WETHERSFIELD - A bipartisan Town Council resolution is calling for regulatory entities to hold off on permitting for an early stage tree removal plan presented last week by consultants representing the Connecticut Airport Authority, (CAA) which has been prompted by an Federal Aviation Administration (FAA) safety report to clear penetration into runway approach air space around Wethersfield and Hartford.
The scope of the work would encompass 40 acres of land stretching from Hartford to parts of Wethersfield.
The resolution-authored by Democratic Mayor Paul Montinieri and Republican Minority Leader Mike Rell-calls for a more collaborative process between CAA and residents and officials of both towns, while acknowledging the safety concern posed by consultants who spoke before a sizable crowd in Council Chambers January 12.
“The Council does understand there are FAA requirements in safety however any movement on this needs to be more properly vetted,” Montinieri said during Tuesday’s meeting. “The facts need to be corrected, and public hearings need to be provided.”
During the meeting-which featured a lengthy open ended question portion-residents and officials of both towns alike expressed concerns regarding environmental impact, noise pollution, and whether or not taking any action would be overly preemptive given uncertainties as to whether the city-with its controlling stake-will ultimately opt for a new direction for the site.
The airport-a tax exempt entity-is worth around $1.6 million in yearly tax revenue.
Hartford residents, environmental advocates, and even government officials-such as Mayor Luke Bronin-said that the meeting could have been better publicized, particularly to members of their community.
“I think the city of Hartford should have known more about it and voice their concerns prior to that night’s meeting,” Rell said. “I believe a full vetting of the selective tree clearing is in order.”
Rell called for a joint public hearing to be held for residents of Wethersfield, Hartford, East Hartford, and Glastonbury.

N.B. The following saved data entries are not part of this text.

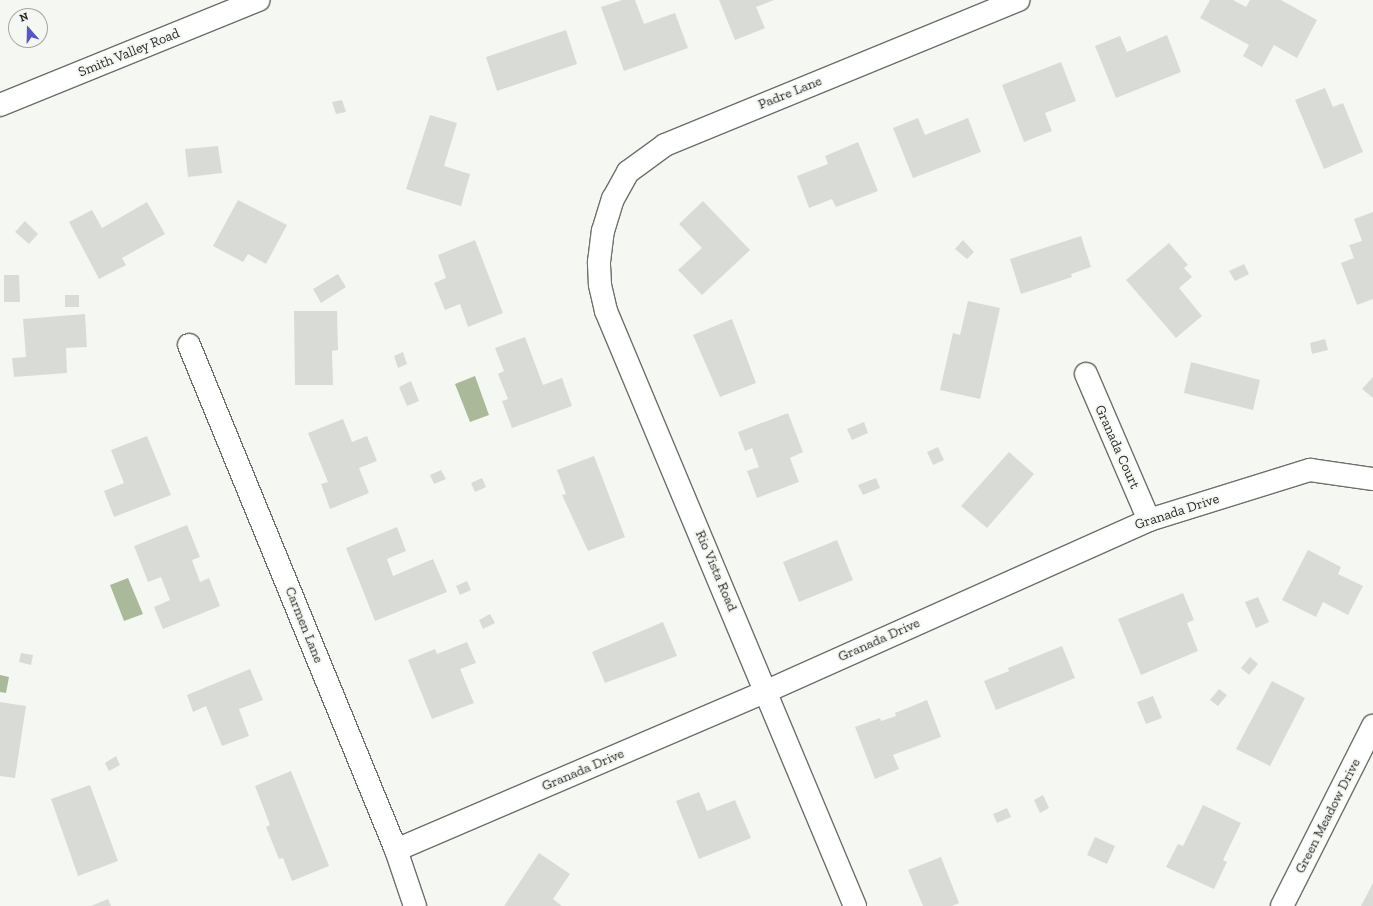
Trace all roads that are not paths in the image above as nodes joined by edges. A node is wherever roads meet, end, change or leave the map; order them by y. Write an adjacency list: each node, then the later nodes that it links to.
1 (258, 0): 3 (street, Smith Valley Road)
2 (1018, 0): 4 (street, Padre Lane)
3 (0, 105)
4 (603, 231): 9 (street, Rio Vista Road)
5 (189, 345): 11 (street, Carmen Lane)
6 (1086, 374): 8 (street, Granada Court)
7 (1373, 479): 8 (street, Granada Drive)
8 (1149, 520): 9 (street, Granada Drive)
9 (767, 691): 11 (street, Granada Drive); 13 (street, Rio Vista Road)
10 (1373, 726): 14 (street, Green Meadow Drive)
11 (396, 850): 12 (street, Carmen Lane)
12 (415, 906)
13 (855, 906)
14 (1282, 906)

Meanwhile, CAA consultants have laid out what is referred to as a “modified” approach-said to be the middle ground between going for full blown removal and doing nothing-characterized by what is known as “selective thinning”.
Essentially, approach space areas will be targeted for the removal of overgrown of “mature” trees, with the work to take place-to varying degrees-to clear the penetration leading to the site’s three runways.

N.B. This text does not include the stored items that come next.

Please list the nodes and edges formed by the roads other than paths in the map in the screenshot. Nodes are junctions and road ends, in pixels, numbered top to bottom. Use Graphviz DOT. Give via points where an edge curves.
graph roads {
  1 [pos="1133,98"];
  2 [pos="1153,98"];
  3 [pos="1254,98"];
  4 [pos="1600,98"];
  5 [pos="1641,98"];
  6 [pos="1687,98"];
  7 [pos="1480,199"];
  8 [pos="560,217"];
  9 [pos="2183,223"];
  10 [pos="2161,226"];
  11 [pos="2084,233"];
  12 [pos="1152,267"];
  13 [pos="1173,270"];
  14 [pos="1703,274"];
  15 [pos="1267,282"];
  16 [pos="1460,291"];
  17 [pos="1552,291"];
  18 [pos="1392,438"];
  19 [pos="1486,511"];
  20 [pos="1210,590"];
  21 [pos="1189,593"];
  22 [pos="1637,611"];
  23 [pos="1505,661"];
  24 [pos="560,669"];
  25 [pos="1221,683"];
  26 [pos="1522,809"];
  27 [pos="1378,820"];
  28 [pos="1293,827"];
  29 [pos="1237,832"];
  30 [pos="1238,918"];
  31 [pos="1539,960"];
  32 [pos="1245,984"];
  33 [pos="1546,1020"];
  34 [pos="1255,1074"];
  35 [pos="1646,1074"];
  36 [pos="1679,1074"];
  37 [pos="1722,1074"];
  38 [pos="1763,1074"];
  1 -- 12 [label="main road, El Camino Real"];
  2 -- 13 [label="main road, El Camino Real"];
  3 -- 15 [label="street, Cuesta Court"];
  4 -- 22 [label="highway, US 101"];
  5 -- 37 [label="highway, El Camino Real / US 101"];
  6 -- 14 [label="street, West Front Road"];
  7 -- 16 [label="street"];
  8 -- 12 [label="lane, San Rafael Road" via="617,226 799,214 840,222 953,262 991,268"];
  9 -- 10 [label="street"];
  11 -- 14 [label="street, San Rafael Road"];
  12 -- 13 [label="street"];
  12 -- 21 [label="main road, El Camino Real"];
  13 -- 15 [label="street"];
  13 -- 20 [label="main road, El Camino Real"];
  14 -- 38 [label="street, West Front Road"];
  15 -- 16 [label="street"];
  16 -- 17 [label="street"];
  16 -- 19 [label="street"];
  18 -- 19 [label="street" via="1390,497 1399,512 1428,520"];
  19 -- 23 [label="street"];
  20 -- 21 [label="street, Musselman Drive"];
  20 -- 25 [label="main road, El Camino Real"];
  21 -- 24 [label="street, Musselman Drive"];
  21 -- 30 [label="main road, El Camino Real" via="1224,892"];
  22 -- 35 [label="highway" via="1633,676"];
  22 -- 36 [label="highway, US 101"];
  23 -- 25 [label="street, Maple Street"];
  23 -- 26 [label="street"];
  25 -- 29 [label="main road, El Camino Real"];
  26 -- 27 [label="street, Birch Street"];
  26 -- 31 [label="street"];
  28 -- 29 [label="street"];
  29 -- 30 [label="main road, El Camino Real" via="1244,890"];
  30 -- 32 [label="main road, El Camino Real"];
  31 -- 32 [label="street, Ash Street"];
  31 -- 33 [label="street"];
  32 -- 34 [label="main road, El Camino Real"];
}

But one meeting goer-Hartford Tree Advisory Commission Chair Jack Hale-calculated an impact estimate of 26,000 trees using an iTree software app.
Consultants said that the process is only in its infancy-with CAA needing the greenlight from both the NEPA and the CEPA to proceed with design, review, and property easements-and that the plan is to hold additional public meetings, including full hearings in Hartford.
A 2012 Federal Aviation Administration (FAA) study deeming the tree penetration a hazard prompted CAA’s pursuit of a remedy, and doing nothing about it “is not an option”, consultants said.
But pilots could avoid the tree penetration areas altogether if they were to route their pre-landing paths away from airspace over heavily residential areas-as suggested by airport guidelines-said State Representative Tony Guerrera during the meeting.
Consultants said that CAA-if it proceeds with the work-would have to shape the work scope and methodology around still to be assessed environmental factor such as the presence of endangered bird and other wildlife species, as well as potential impact to wetlands.